**PROMPT 1:** In the endometriosis story, give the passage starting with "I am wrapping" and going on through "options to help." again, swapping "scientist" for "researcher".
**PROMPT 2:** In the endometriosis story, how many units of blood were needed at the hospital?

**TEXT SECTION:**
◇ ◇ ◇ ◇
Walking With Endometriosis


I am wrapping this blog post up with caution tape. This is my no-filter, true story, leave it all out there, journey with my menstrual cycle. My period. Devil-ish Aunt Flow. More specifically, my journey and walk with endometriosis. I am not a scientist or a medical expert, but I want to tell my story in hopes that if one reader relates to what I write you’ll know that you’re not alone. The first week of March is endometriosis awareness week, and I want to help bring awareness to women who struggle but may not realize there are options to help. 

Caution tape is up but all are welcome.


The biggest challenge God has given me began when I was a mere freshman in high school. I had only had my period for about a year, so I was still navigating those trenches.  I had no idea what was normal, and let’s be honest, at 14 I wasn’t really wanting to share with anyone what was going on. I knew my mom had heavy periods, it led her to getting a hysterectomy in her 30s.  All I knew is that everyone has different cycles. Well, I had a “cycle” (I laugh at that word now) that went on for 3 months. I had grown accustomed to visiting the bathrooms frequently to change out my pad. I was constantly worried I had bled through everything. It all came crashing down one morning after my first period biology class. I had been sitting on one of those glorious metal stools knowing full well that when I stood up I’d have to race to the bathroom because there would be that gush (hey—I put up the caution tape for a reason). Sure enough, I stood up and mad dashed to the bathroom hoping to make it. I didn’t. I sat on the toilet looking at the mess and just cried.  I felt so defeated and embarrassed. I called my mom and asked her to come get me so I could be at home. She picked me up, got me settled, and headed back to work. While I was home I felt exhausted, and when I made my way into the kitchen, I collapsed. Not the unconscious collapse, but the legs give out and sudden rush of no energy. I caught myself on the island and held on to it for a few minutes while my brain caught up to what happened. I was so confused and a little scared but decided to go lay on the couch until everyone got home for the day. That evening I told my parents what had happened and they both agreed it was time to go in.

After a quick exam, the doctor decided to do some blood work to make sure everything was okay. It took so many tries to find a vein. We hadn’t even made it home yet before the doctor called us. He informed us that my blood count was at 6 (it’s supposed to be anywhere from 11-15), and I needed to make my way to the hospital as soon as possible.  I remember crying in the car and being scared of what that meant. I remember walking through the hospital hallways with a nurse who told me I looked like a ghost walking. I remember a doctor asking me to bite my lip and pointing out the fact that my lips stayed pale far too long after gliding my teeth over them. Most of all, I remember watching blood be pushed into my hand. 2 units of blood were required to get me back where I needed to be. All due to my period. It blows my mind when I think back to it because I went months thinking that having a long period was just a bummer, but not unusual. Months of heavy bleeding was an inconvenience, but normal. It was in the hospital that the doctor explained that it was very likely that I had endometriosis, there was only way to confirm it (surgery), but that there was no cure. We all agreed it didn’t really make sense to go on an endo hunt when all that would come out of it was a confirmation stamp on my medical record. So, he put me on birth control and sent me on my merry way.
◇ ◇ ◇ ◇
**MATERIAL SHOWN:**
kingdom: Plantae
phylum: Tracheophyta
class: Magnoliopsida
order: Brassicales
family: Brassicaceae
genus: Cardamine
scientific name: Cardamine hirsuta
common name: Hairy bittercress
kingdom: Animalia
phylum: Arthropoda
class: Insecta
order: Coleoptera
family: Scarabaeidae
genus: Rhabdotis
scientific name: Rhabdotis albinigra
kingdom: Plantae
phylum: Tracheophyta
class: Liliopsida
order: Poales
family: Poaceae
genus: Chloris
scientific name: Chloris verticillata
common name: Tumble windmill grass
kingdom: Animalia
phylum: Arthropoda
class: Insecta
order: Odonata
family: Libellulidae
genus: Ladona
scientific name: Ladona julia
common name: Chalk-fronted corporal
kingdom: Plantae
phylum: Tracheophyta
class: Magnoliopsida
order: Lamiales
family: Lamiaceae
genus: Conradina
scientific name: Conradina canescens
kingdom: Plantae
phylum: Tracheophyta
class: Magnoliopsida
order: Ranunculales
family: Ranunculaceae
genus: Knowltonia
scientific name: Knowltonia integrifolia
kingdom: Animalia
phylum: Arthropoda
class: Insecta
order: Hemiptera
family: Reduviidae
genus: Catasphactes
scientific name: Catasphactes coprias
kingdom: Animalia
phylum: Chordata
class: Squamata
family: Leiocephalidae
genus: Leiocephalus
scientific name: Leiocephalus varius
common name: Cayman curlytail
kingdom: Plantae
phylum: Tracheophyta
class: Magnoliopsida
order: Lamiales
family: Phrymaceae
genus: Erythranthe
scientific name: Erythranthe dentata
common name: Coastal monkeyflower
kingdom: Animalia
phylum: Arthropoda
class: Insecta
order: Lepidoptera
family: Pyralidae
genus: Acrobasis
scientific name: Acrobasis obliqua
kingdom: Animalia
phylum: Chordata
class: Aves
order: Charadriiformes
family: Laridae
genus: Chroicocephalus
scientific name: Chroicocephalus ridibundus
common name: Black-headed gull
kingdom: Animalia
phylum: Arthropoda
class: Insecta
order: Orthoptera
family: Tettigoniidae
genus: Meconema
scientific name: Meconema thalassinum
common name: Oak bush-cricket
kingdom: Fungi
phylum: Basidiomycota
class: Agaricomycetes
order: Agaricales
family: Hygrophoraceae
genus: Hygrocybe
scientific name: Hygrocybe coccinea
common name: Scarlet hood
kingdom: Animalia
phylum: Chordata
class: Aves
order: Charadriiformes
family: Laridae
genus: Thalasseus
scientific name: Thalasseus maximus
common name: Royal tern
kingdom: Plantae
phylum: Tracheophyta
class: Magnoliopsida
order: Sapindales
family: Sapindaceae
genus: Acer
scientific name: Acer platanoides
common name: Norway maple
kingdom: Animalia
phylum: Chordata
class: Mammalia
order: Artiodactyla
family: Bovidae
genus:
◇ ◇ ◇ ◇
**EXERCISE ANSWER 1:**
I am wrapping this blog post up with caution tape. This is my no-filter, true story, leave it all out there, journey with my menstrual cycle. My period. Devil-ish Aunt Flow. More specifically, my journey and walk with endometriosis. I am not a researcher or a medical expert, but I want to tell my story in hopes that if one reader relates to what I write you’ll know that you’re not alone. The first week of March is endometriosis awareness week, and I want to help bring awareness to women who struggle but may not realize there are options to help.

**EXERCISE ANSWER 2:** 2 units of blood.